Only a small proportion of requests are referred to the Commissioner. The Commissioner is a safeguard, ruling on cases where the requester doesn't think the authority has dealt with their request appropriately. Most people who use FOI, however, receive the information they are looking for without any fuss - information which is then used to answer questions, resolve problems, and help people get to the heart of the issues that matter to them.
These pages detail a small number of these 'typical' FOI experiences.
The Learning Disability Alliance Scotland has been actively using its FOI rights for the past four years, gathering information on a range of topics to help it highlight the concerns of some of Scotland's most vulnerable people.
The Alliance, a coalition of organisations that support people with learning disabilities, was aware anecdotally that some people with learning disabilities were being inappropriately housed in care homes for the elderly – places that will often lack the specific skills or resources required to meet their particular needs.
It decided to conduct its own research on this issue, using FOI to gather data from public authorities to examine the true extent of the problem. The Alliance's subsequent report, "Stuck" highlighted that over 800 people in Scotland with learning disabilities are being housed in this way. The research also found that over 300 of these people were aged under 65 – and some as young as 19 – while the average age of care home residents was approximately 85 years.
The Alliance has subsequently used the report to bring their concerns to the attention of a wide range of stakeholders, including local authorities, the Scottish Government, and the Care Commission.

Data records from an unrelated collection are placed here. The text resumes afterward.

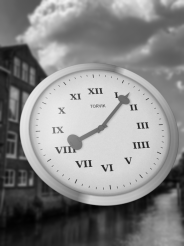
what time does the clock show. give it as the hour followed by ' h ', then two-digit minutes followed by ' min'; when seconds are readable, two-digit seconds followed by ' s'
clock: 8 h 07 min
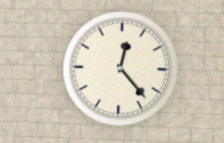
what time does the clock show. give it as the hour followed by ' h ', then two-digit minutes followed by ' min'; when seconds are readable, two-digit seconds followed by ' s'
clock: 12 h 23 min
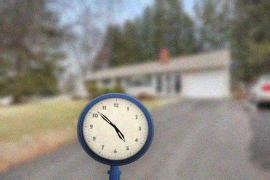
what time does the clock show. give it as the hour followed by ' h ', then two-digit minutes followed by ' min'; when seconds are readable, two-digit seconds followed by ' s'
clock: 4 h 52 min
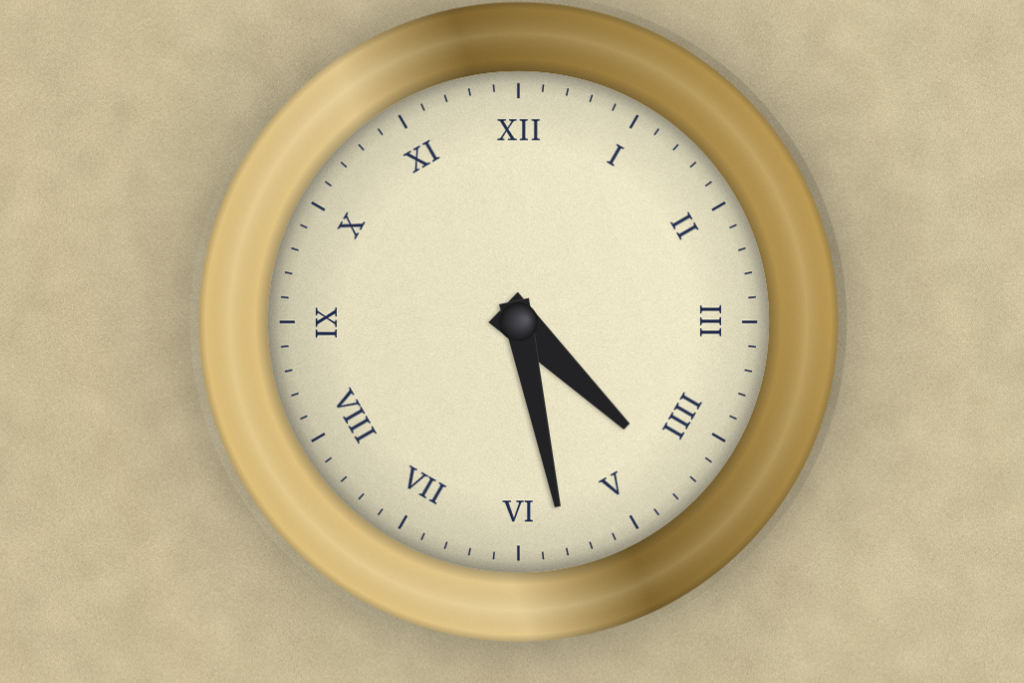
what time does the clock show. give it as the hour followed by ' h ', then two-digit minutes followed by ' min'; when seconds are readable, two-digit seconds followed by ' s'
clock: 4 h 28 min
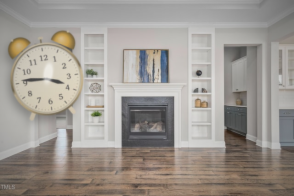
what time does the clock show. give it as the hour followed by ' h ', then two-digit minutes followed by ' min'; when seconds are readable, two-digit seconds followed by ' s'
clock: 3 h 46 min
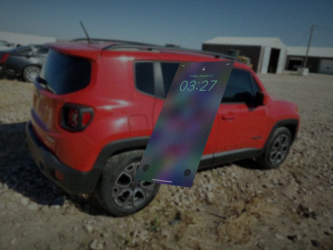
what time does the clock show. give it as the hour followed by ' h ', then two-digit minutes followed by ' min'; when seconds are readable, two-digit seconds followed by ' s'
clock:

The group's campaign to end the practice of housing people with learning disabilities in care homes for the elderly continues.
To hear members of the Learning Disability Alliance Scotland talk about their experiences using FOI, click on the video above.
Campaigning for change
The A82 Partnership is an informal group of community members, local businesses, individuals and others, campaigning for the upgrading of the A82. The road is the main route connecting the West Highlands to the central belt, and is described by the group as the 'economic and social lifeline of the west of Scotland'.
The group were aware from personal experience that the road was frequently closed, causing significant disruption to those who rely on it. What they lacked, however, was factual information to support their case, and provide hard evidence of this disruption. That was where FOI came in.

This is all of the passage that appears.